-------- DATASET RECORDS

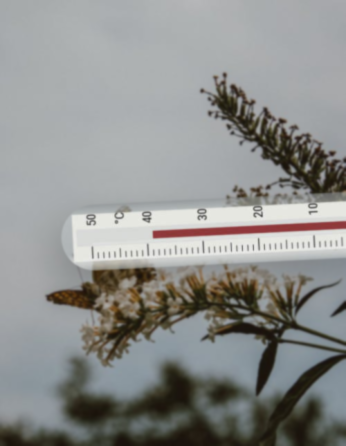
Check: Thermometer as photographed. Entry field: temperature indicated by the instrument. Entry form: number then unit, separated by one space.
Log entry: 39 °C
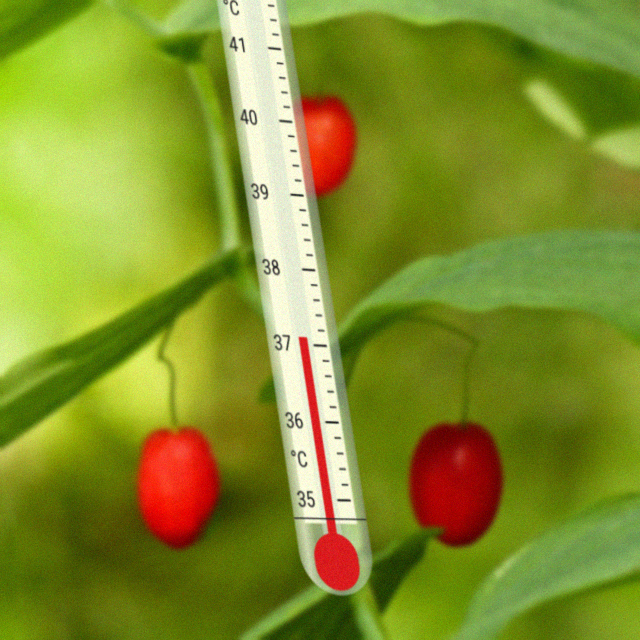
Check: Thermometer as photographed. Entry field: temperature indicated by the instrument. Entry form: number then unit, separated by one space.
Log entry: 37.1 °C
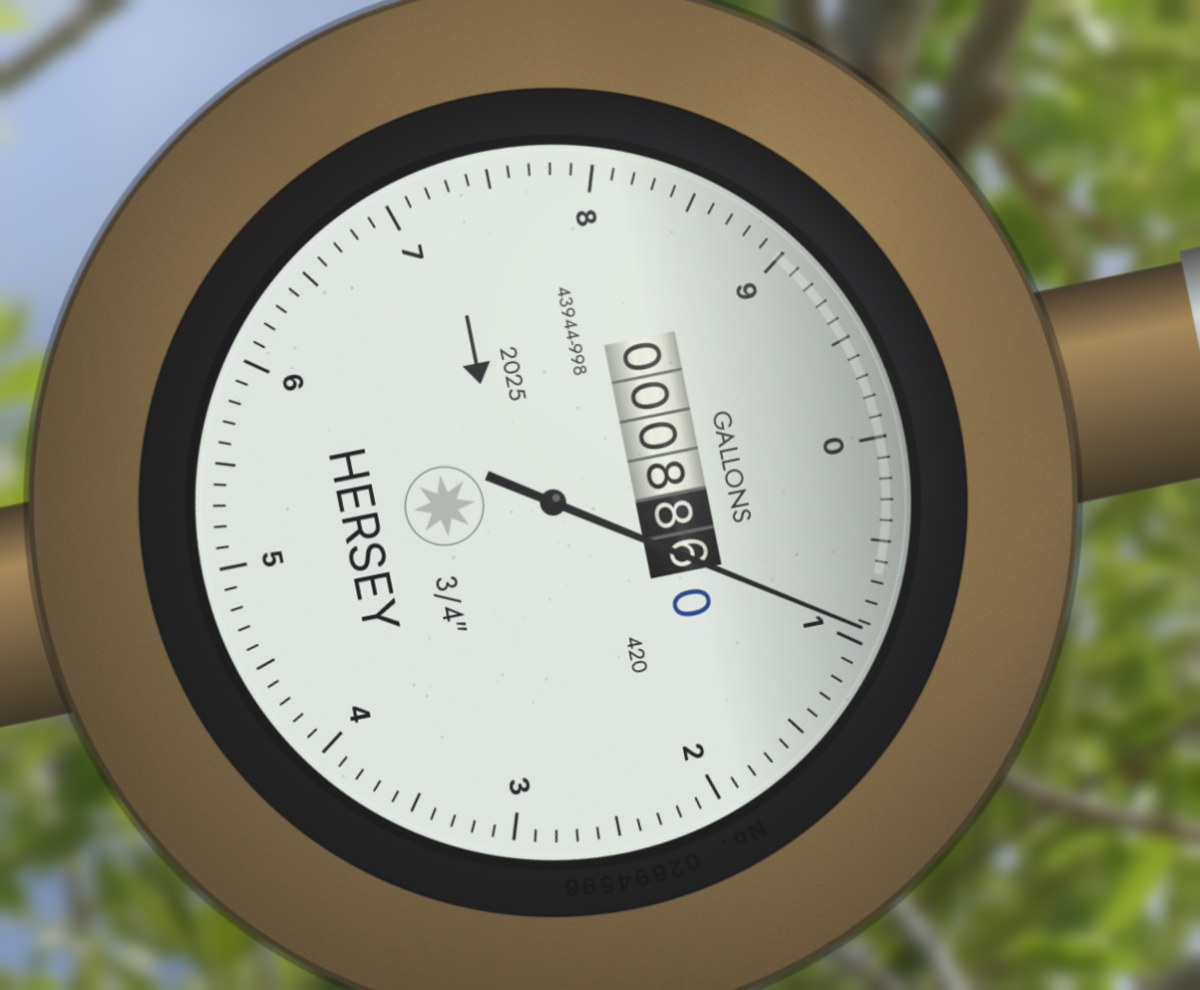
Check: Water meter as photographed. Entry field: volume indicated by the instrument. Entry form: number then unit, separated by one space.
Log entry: 8860.9 gal
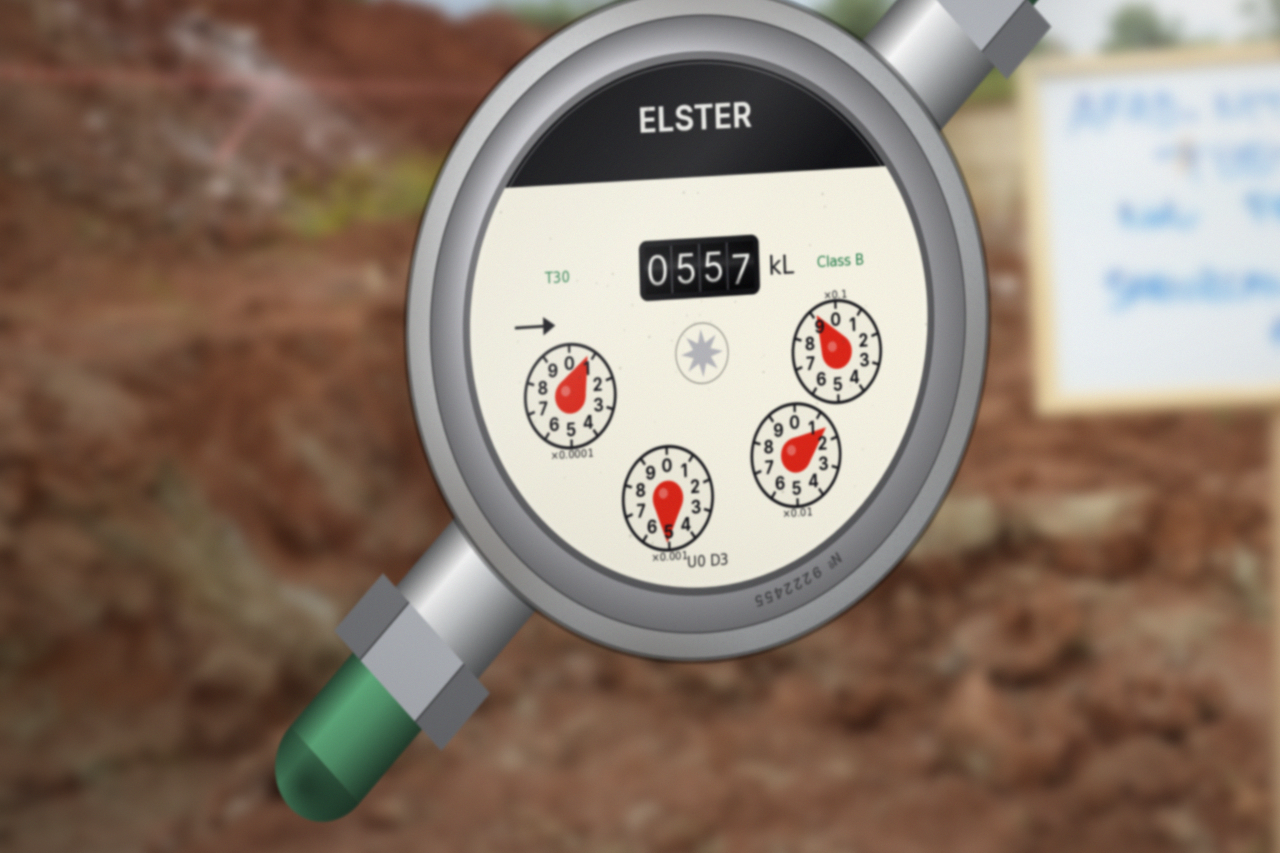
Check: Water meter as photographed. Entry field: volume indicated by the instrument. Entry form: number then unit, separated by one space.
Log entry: 556.9150 kL
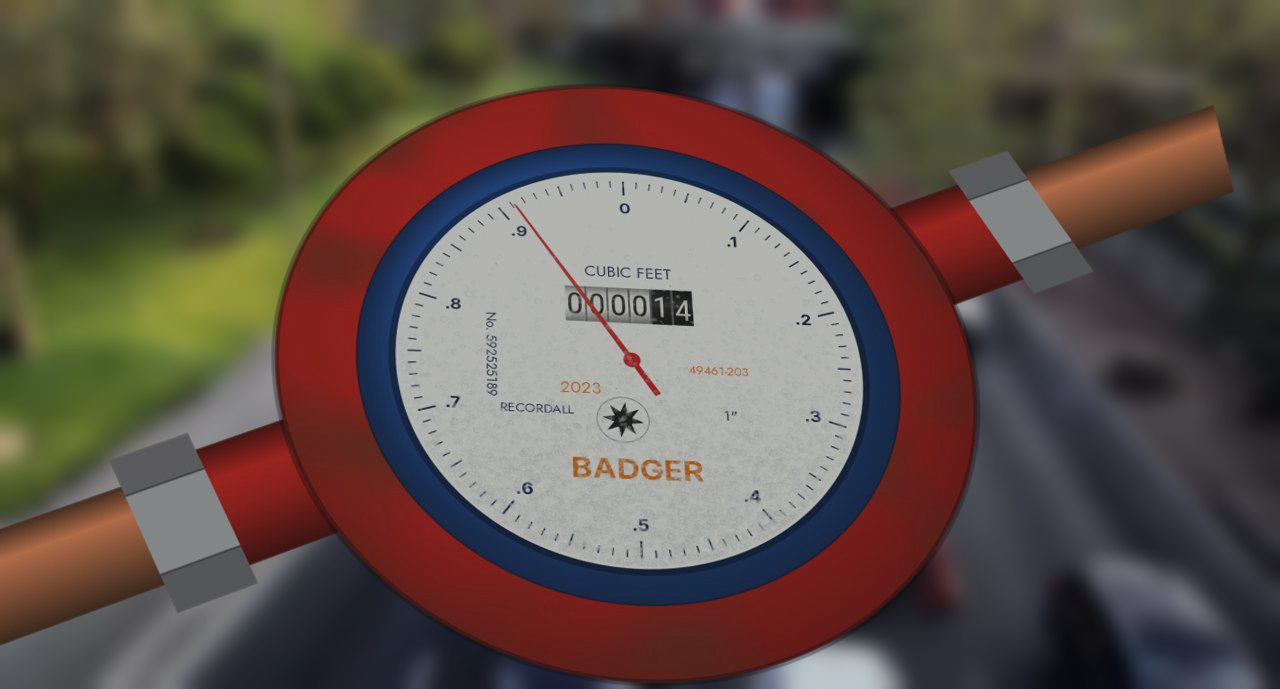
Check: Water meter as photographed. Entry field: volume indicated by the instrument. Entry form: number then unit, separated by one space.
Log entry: 13.91 ft³
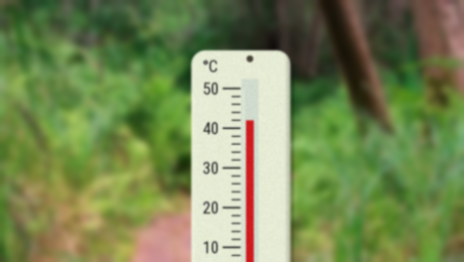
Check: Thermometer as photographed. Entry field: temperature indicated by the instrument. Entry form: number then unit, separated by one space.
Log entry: 42 °C
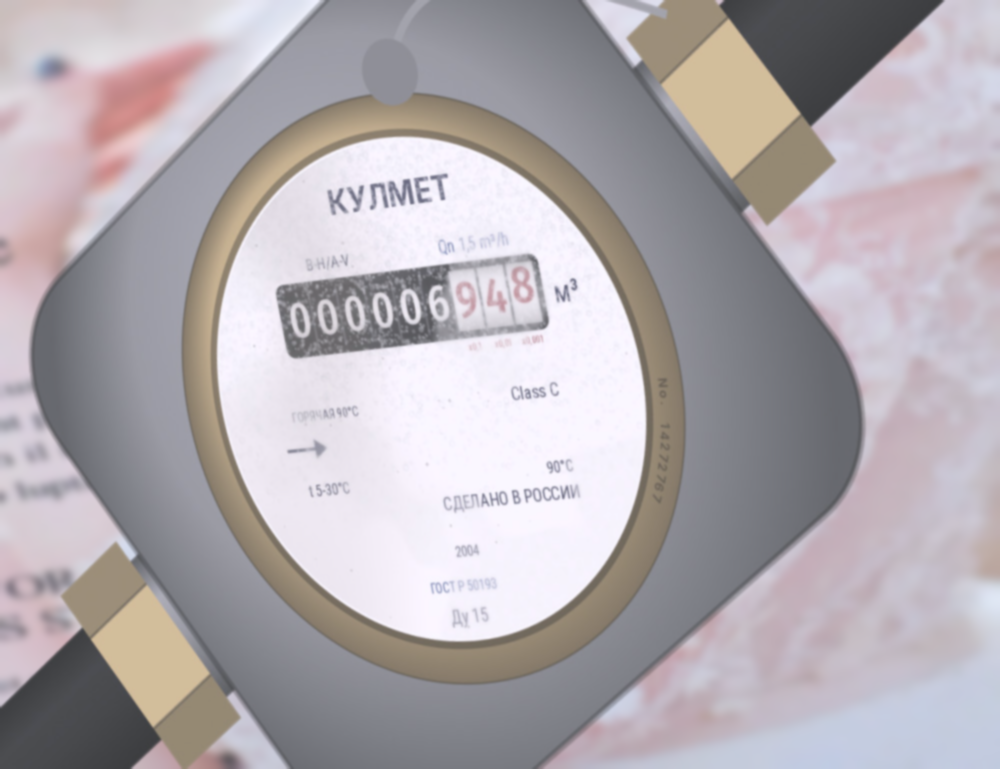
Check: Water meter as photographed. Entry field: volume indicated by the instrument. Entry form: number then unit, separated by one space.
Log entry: 6.948 m³
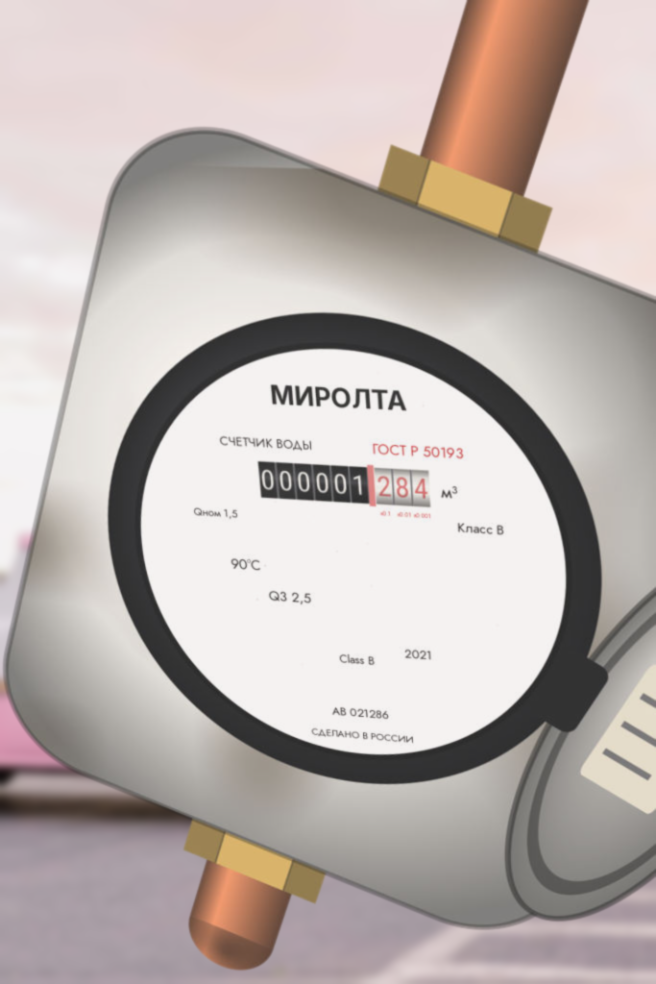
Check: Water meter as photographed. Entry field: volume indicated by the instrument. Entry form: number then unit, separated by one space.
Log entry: 1.284 m³
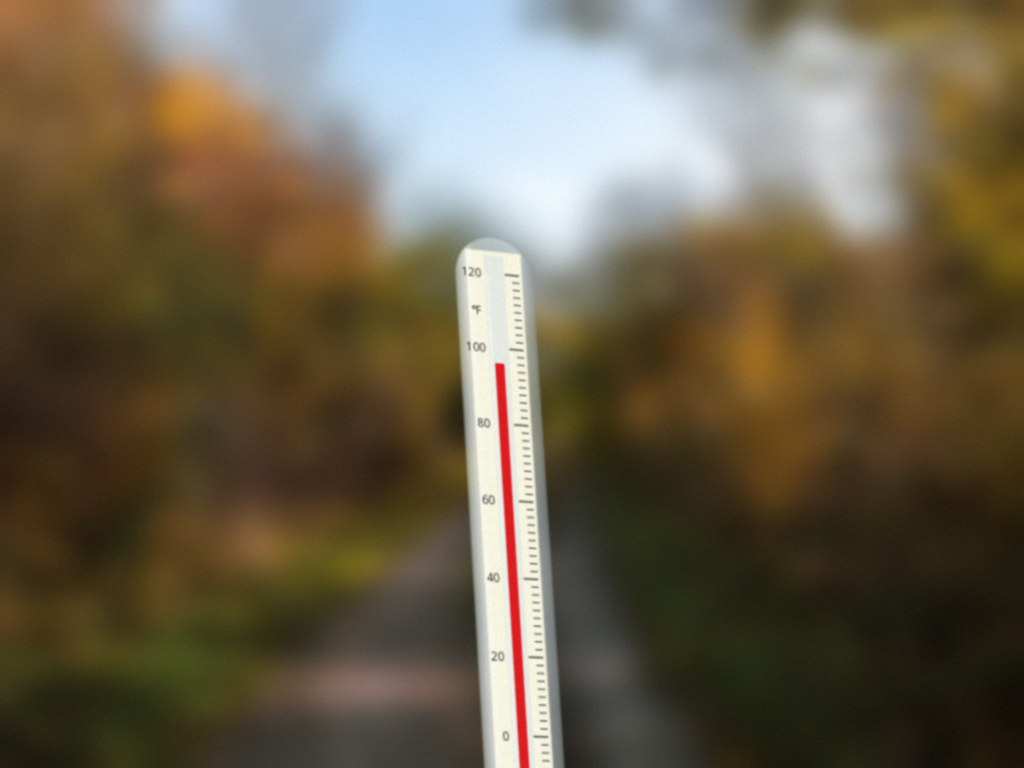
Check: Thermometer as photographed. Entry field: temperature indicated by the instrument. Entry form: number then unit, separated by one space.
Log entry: 96 °F
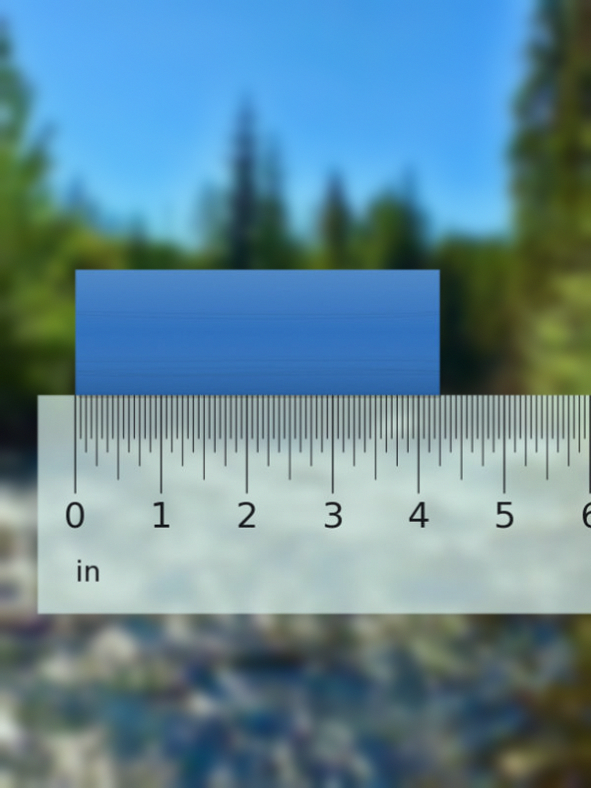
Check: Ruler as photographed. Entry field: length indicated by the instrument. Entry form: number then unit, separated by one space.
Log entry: 4.25 in
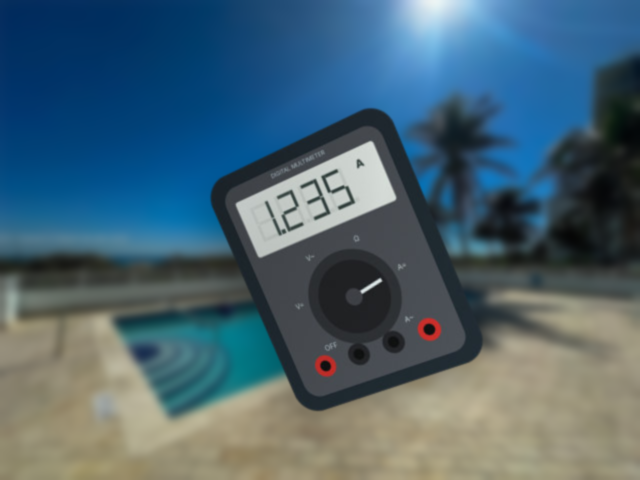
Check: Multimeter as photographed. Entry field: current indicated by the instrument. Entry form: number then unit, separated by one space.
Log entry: 1.235 A
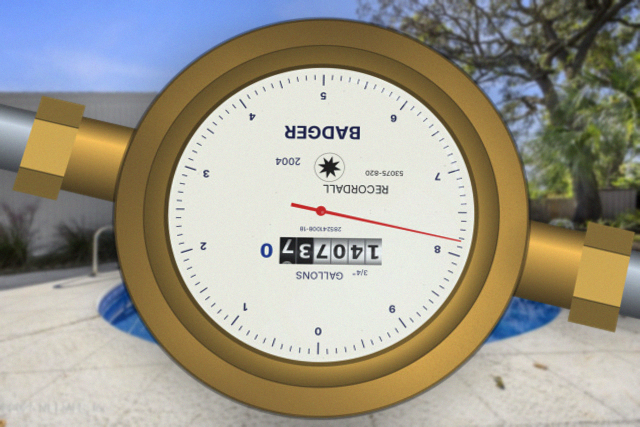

----------------

AIM OF THE TASK
Copy out all of the rows above word for word, leaving out the pictures.

SOLUTION TO THIS EXERCISE
Check: Thermometer as photographed. Entry field: temperature indicated by the instrument. Entry form: number then unit, separated by one space.
Log entry: 39 °C
Check: Thermometer as photographed. Entry field: temperature indicated by the instrument. Entry form: number then unit, separated by one space.
Log entry: 37.1 °C
Check: Water meter as photographed. Entry field: volume indicated by the instrument. Entry form: number then unit, separated by one space.
Log entry: 8860.9 gal
Check: Water meter as photographed. Entry field: volume indicated by the instrument. Entry form: number then unit, separated by one space.
Log entry: 556.9150 kL
Check: Water meter as photographed. Entry field: volume indicated by the instrument. Entry form: number then unit, separated by one space.
Log entry: 13.91 ft³
Check: Thermometer as photographed. Entry field: temperature indicated by the instrument. Entry form: number then unit, separated by one space.
Log entry: 42 °C
Check: Water meter as photographed. Entry field: volume indicated by the instrument. Entry form: number then unit, separated by one space.
Log entry: 6.948 m³
Check: Water meter as photographed. Entry field: volume indicated by the instrument. Entry form: number then unit, separated by one space.
Log entry: 1.284 m³
Check: Thermometer as photographed. Entry field: temperature indicated by the instrument. Entry form: number then unit, separated by one space.
Log entry: 96 °F
Check: Ruler as photographed. Entry field: length indicated by the instrument. Entry form: number then unit, separated by one space.
Log entry: 4.25 in
Check: Multimeter as photographed. Entry field: current indicated by the instrument. Entry form: number then unit, separated by one space.
Log entry: 1.235 A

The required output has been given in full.